Where does IBM’s engagment overlap and how does it compare with other companies? According the plot below, IBM shows the most overlap on the Tensorflow and Pytorch projects.

engagement_public <- repo_engagement %>%
  filter(company_name %in% repo_engagement$sponsor) %>%
  mutate(sponsor=ifelse(is.na(sponsor), "Community Project", sponsor))

engagement_compared <- engagement_public %>%
  select(project, sponsor, company_name, engagement_score) %>%
  unique() %>%
  # turn company weights into columns
  spread(company_name, engagement_score, fill=0)

engagement_compared_to_ibm <- engagement_public %>%
  filter(company_name != "IBM") %>%
  inner_join(engagement_compared %>% select(IBM, project))

# dot plot
# x - other company engagement
# y - ibm engagement

ggplot(engagement_compared_to_ibm %>% filter(commit_access == "open"),
       aes(x = engagement_score, y = IBM)) +
  geom_jitter (aes(group=project, color=project, size=IBM)) +
  guides(color=guide_legend(ncol=1)) +
  theme_classic() +
  scale_color_manual(values=ggplot_scale) +
  facet_wrap(~ company_name) +
  labs(x="Engagement Level", y="IBM Engagement Level",
       color="Project",
       size="IBM Engagement",
       title="IBM Project Engagement Overlap")

Final Thoughts

One thing this analysis doesn’t show is the additional commit activity from “employees” or “affiliates” identified through activity on the closed projects. There is a lot of noise in the data and I need to filter it based on the “quality” of the repositories. I may need to filter using a “brute force” method where I only include repos that are part of a larger project rather than owned by individuals.

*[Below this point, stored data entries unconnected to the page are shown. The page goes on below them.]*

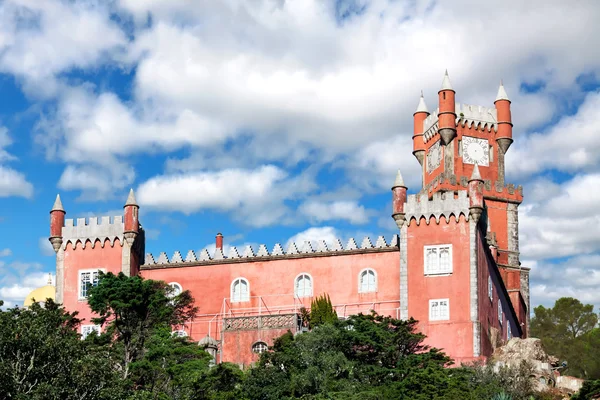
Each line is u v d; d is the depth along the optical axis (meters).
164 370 58.78
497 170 105.31
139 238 81.44
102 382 49.03
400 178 75.25
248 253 79.50
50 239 80.38
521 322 96.62
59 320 55.00
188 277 79.81
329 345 61.03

Right now this is only looking at commits, but I want to add other events. How do we measure “pull” to show what organizations are actually getting more engagement back from the community? And what is our engagement “push” vs our engagement “pull”? Where are we investing a lot and not getting a lot back, so we can evaluate a) if we want to continue that investment and b) strategies for getting more “pull” that we can check against these metrics in the future.

I’m also thinking about future versions using a network to show company overlap because I’m really interested to see what companies might be collaborating, in what space.